Heh, skipped some steps. Assembly is pretty much just the reverse of disassembly though.

The RIA Hi-cap is *rough*. It reflects it's price for sure, but it is definitely functional. I will slowly be doing some cleanup work on it and parts replacement where possible, but none of it is required, as I said, it works fine.

And so ends the story. Now I need to come up with some ideas for what to do for the next big picture post...

Thursday, January 08, 2009

Sometimes it just happens...

...whether you want it to or not. See, I've called a halt to my firearms purchasing for a while, but...

When something that gorgeous rolls along for $150, you TAKE IT.

Traditions .44 caliber model 1860 Army. No, I don't quite understand the naval battle rolled into the cylinder on an Army model, but hey, it's beautiful anyways.

Sunday, January 04, 2009

Tomorrow, tomorrow...

...or actually today, since it's after midnight, I've got a shift at the gun shop. if I can gather the time, I'm going to zero in the holographic sight on Spacegun.

If I get that done, I'll bring it home... and three things should happen. One, I find space in this clutter-beriddled home to set up a decent lighting and background setup. Two, I'll clean and take proper photos of the completed setup. Three...

Three is kind of important to the blog, and may even be exciting.

Remember when I started this blog, after a few months I did a long, detailed photo expose on detail stripping a CZ75? I'll do the same with the RIA frame. If I can describe it accurately, I'll even profile what I did to get the gun running.

Now, I'm a professional procrastinator when my plans get skewed, but as long as I get some range time then within a few days you'll get your post.



I've been busy growing the new list of guns to purchase... gotta have goals, right?

These are in no particular order.

1 - one more AR15, 16" flattop with a flat block, to build as a superlight model
2 - Marlin 981T
3 - rebuildable .22 suppressor
4 - a .44 revolver (make/model undetermined)
5 - black powder revolver (likewise, leaning towards Starr)
6 - Astra 400
7 - wishful thinking, a Mauser C96
8 - a Savage bolt rifle to build into a long-range shooter (pricey)
9 - CZ550 American, in something suitably huge (I've wanted a .416 Rigby since I read an article in some gun mag ~20 years ago, when I was in grade school)
10 - CZ-453
11 - CZ-38, CZ DUO, and CZ-97 to complete the collection
12 - Armalite AR24 fullsize

I think twelve is enough. Except for #1 there, which I may double, I don't think I'll have issues regardless of what laws come down, if any... so obviously #1 there is first, and if they come available I may buy lowers and build that too.

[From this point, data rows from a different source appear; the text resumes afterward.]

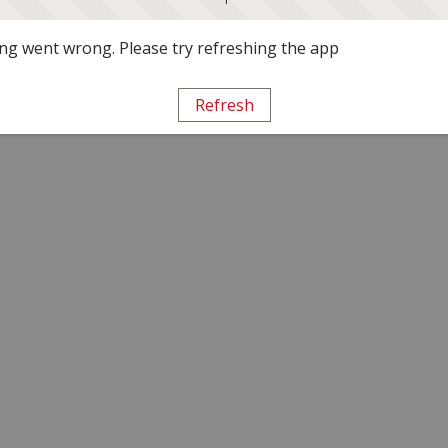
g went wrong. Please try refreshing the app
Refresh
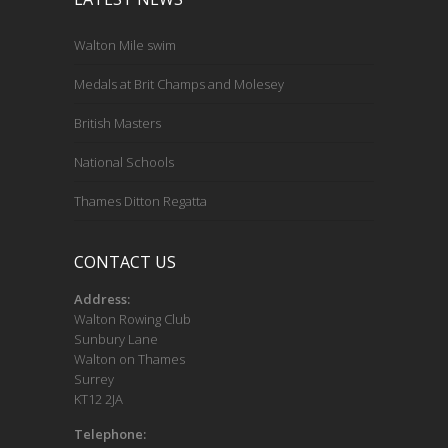
Walton Mile swim
Medals at Brit Champs and Molesey
British Masters
National Schools
Thames Ditton Regatta
CONTACT US
Address:
Walton Rowing Club
Sunbury Lane
Walton on Thames
Surrey
KT12 2JA
Telephone:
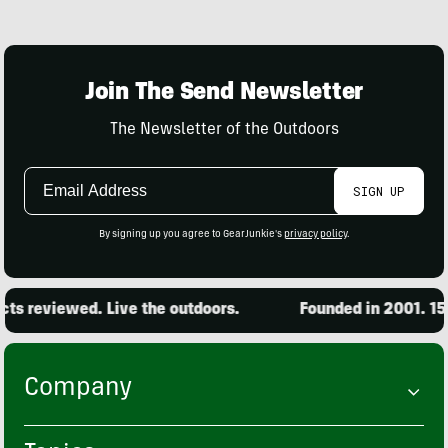
Join The Send Newsletter
The Newsletter of the Outdoors
Email
SIGN UP
Address
By signing up you agree to GearJunkie's
privacy policy
.
s reviewed. Live the outdoors.
Founded in 2001. 15,0
Company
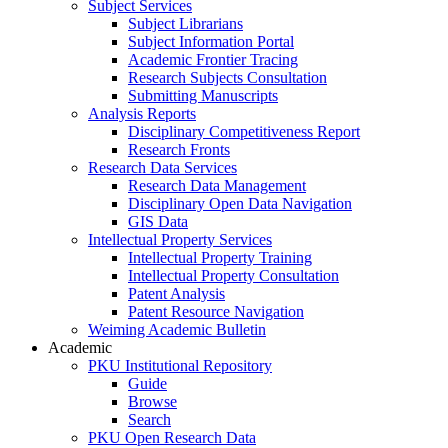
Subject Services
Subject Librarians
Subject Information Portal
Academic Frontier Tracing
Research Subjects Consultation
Submitting Manuscripts
Analysis Reports
Disciplinary Competitiveness Report
Research Fronts
Research Data Services
Research Data Management
Disciplinary Open Data Navigation
GIS Data
Intellectual Property Services
Intellectual Property Training
Intellectual Property Consultation
Patent Analysis
Patent Resource Navigation
Weiming Academic Bulletin
Academic
PKU Institutional Repository
Guide
Browse
Search
PKU Open Research Data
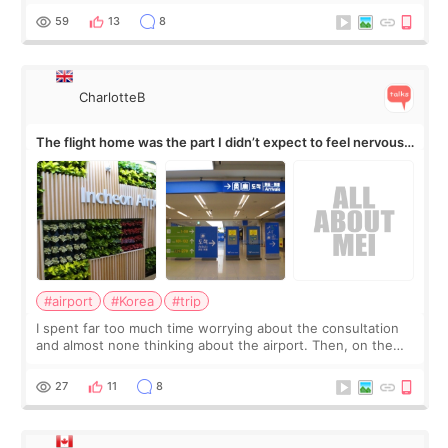
by beauty YouTuber LAMUQE, a
59
13
8
CharlotteB
The flight home was the part I didn’t expect to feel nervous
about
#airport
#Korea
#trip
I spent far too much time worrying about the consultation
and almost none thinking about the airport. Then, on the
morning of my flight home, I suddenly wondered if my face
still looked puffy, wheth
27
11
8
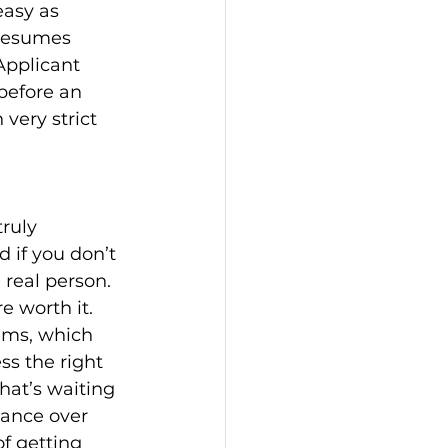
asy as 
 resumes 
Applicant 
before an 
very strict 
ruly 
 if you don’t 
real person. 
e worth it.
ems, which 
s the right 
hat’s waiting 
lance over 
of getting 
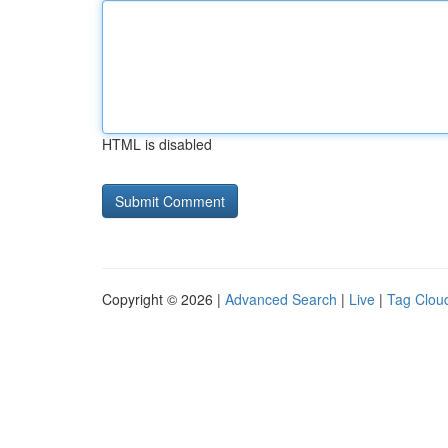
HTML is disabled
Copyright © 2026 |
Advanced Search
|
Live
|
Tag Clou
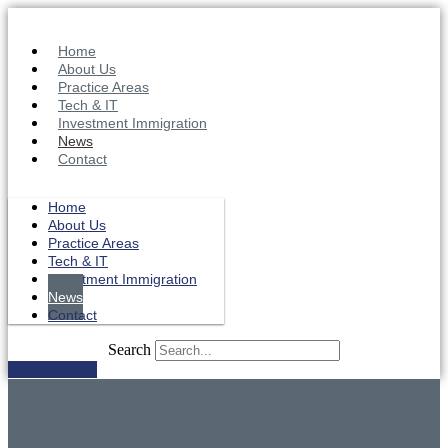
Skip
to
content
Home
About Us
Practice Areas
Tech & IT
Investment Immigration
News
Contact
Home
About Us
Practice Areas
Tech & IT
Investment Immigration
News
Contact
Search
Get in Touch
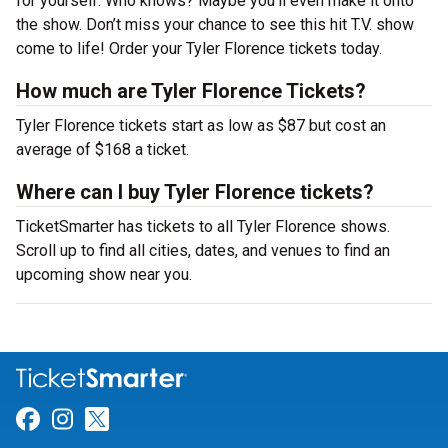
for yourself. Who knows? Maybe you’ll even make it onto
the show. Don’t miss your chance to see this hit T.V. show
come to life! Order your Tyler Florence tickets today.
How much are Tyler Florence Tickets?
Tyler Florence tickets start as low as $87 but cost an
average of $168 a ticket.
Where can I buy Tyler Florence tickets?
TicketSmarter has tickets to all Tyler Florence shows.
Scroll up to find all cities, dates, and venues to find an
upcoming show near you.
Link for Facebook
Link for Instagram
Link for Twitter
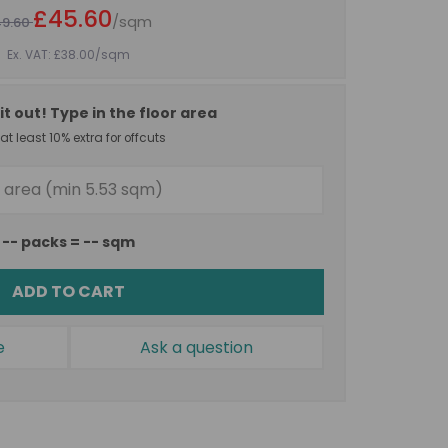
£45.60
/sqm
49.60
Ex. VAT: £38.00
/sqm
it out! Type in the floor area
t least 10% extra for offcuts
--
packs =
--
sqm
ADD TO CART
e
Ask a question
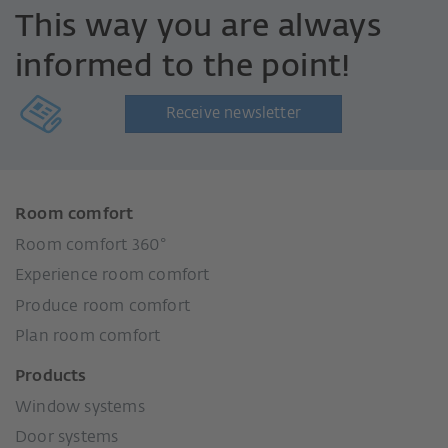
This way you are always
informed to the point!
Receive newsletter
Room comfort
Room comfort 360°
Experience room comfort
Produce room comfort
Plan room comfort
Products
Window systems
Door systems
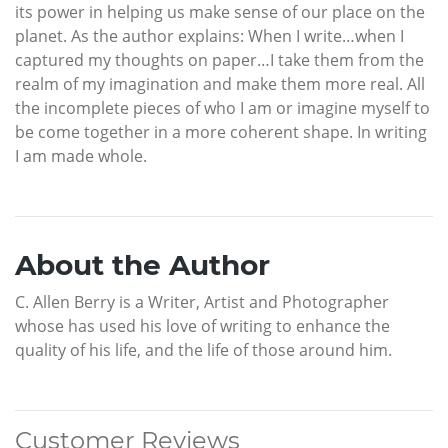
its power in helping us make sense of our place on the
planet. As the author explains: When I write…when I
captured my thoughts on paper…I take them from the
realm of my imagination and make them more real. All
the incomplete pieces of who I am or imagine myself to
be come together in a more coherent shape. In writing
I am made whole.
About the Author
C. Allen Berry is a Writer, Artist and Photographer
whose has used his love of writing to enhance the
quality of his life, and the life of those around him.
Customer Reviews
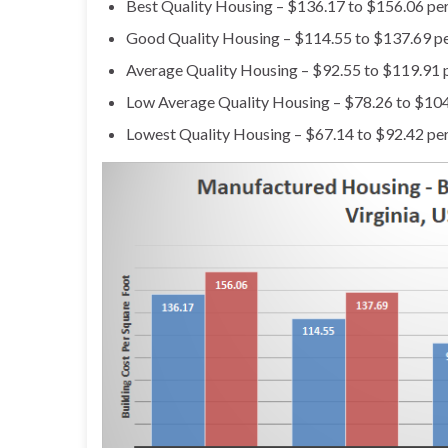
Best Quality Housing – $136.17 to $156.06 per
Good Quality Housing – $114.55 to $137.69 pe
Average Quality Housing – $92.55 to $119.91 p
Low Average Quality Housing – $78.26 to $104
Lowest Quality Housing – $67.14 to $92.42 per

Superlight? This is the project for which a DPMS sportical would be a stellar start. What I'm thinking of is bare minimum AR, no shell deflector, no forward assist... flat top upper, "sightless" gas block and not just a lopro, an expanded metal tubular handguard, lightweight grip, perhaps even lightening cuts in the lower, and a semi-fixed wire stock hung off a carbine tube. Top that with a lightweight holosight and you have the lightest possible non-NFA AR15.

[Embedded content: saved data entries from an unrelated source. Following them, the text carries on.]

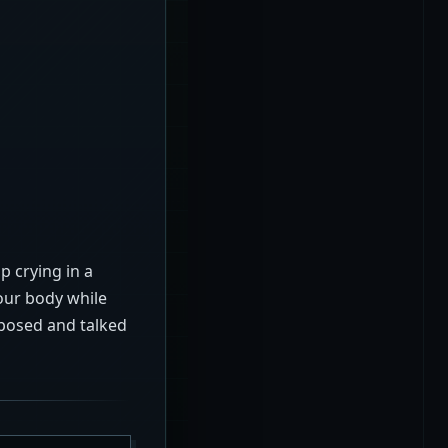
up crying in a
our body while
xposed and talked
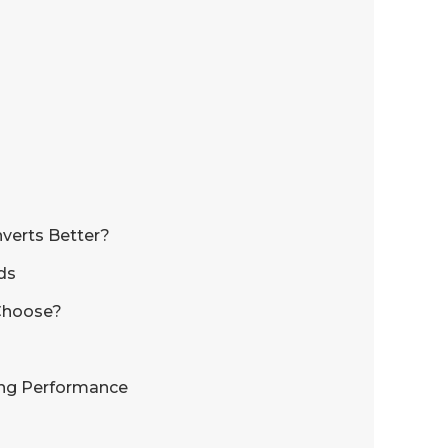
verts Better?
ds
 Choose?
ing Performance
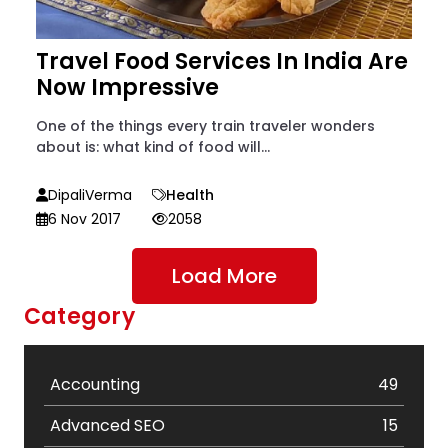
Travel Food Services In India Are
Now Impressive
One of the things every train traveler wonders
about is: what kind of food will...
DipaliVerma
Health
6 Nov 2017
2058
Load More
Category
Accounting
49
Advanced SEO
15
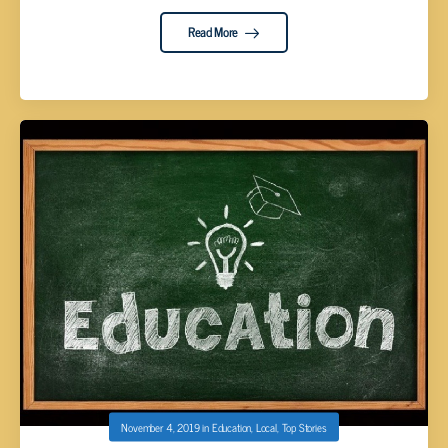
Read More
November 4, 2019
in
Education
,
Local
,
Top Stories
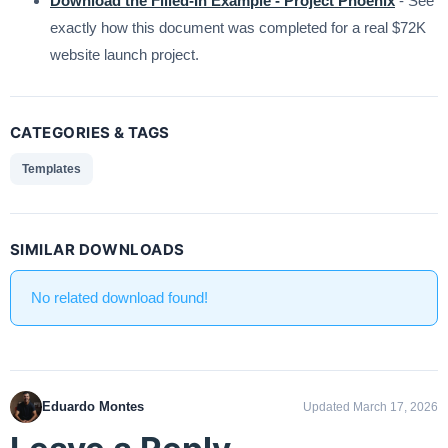
Download the Filled-In Example - Project Phoenix
- See
exactly how this document was completed for a real $72K
website launch project.
CATEGORIES & TAGS
Templates
SIMILAR DOWNLOADS
No related download found!
Eduardo Montes
Updated March 17, 2026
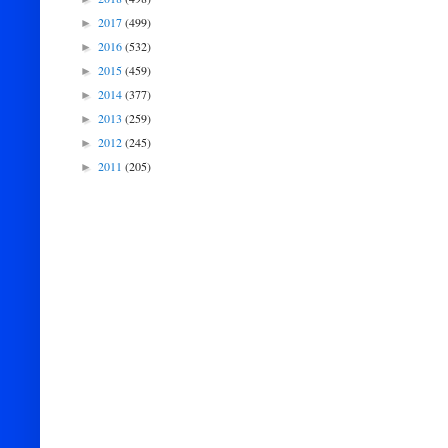
2017
(499)
►
2016
(532)
►
2015
(459)
►
2014
(377)
►
2013
(259)
►
2012
(245)
►
2011
(205)
►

My third line project AR would just be a practical shooter, possibly in 6.8mm. This would be something I'd feel comfortable using for just about anything I can think of, tactical shooting, 200-300 yard, maybe even hunting. Now, "comfortable" does not mean "perfect", but an M4-kinda with a free float quad, good flip irons and a quick-detach magnifying optic as well as a decent set of aftermarket stocks would go very, very far towards being a jack of all targets.

EDIT: 11:31PM

Couldn't get two spare seconds to rub together at the shop todsy, plus it rained and the rifle case has to go in the bed of the truck. I need a bigger truck, one with a back seat.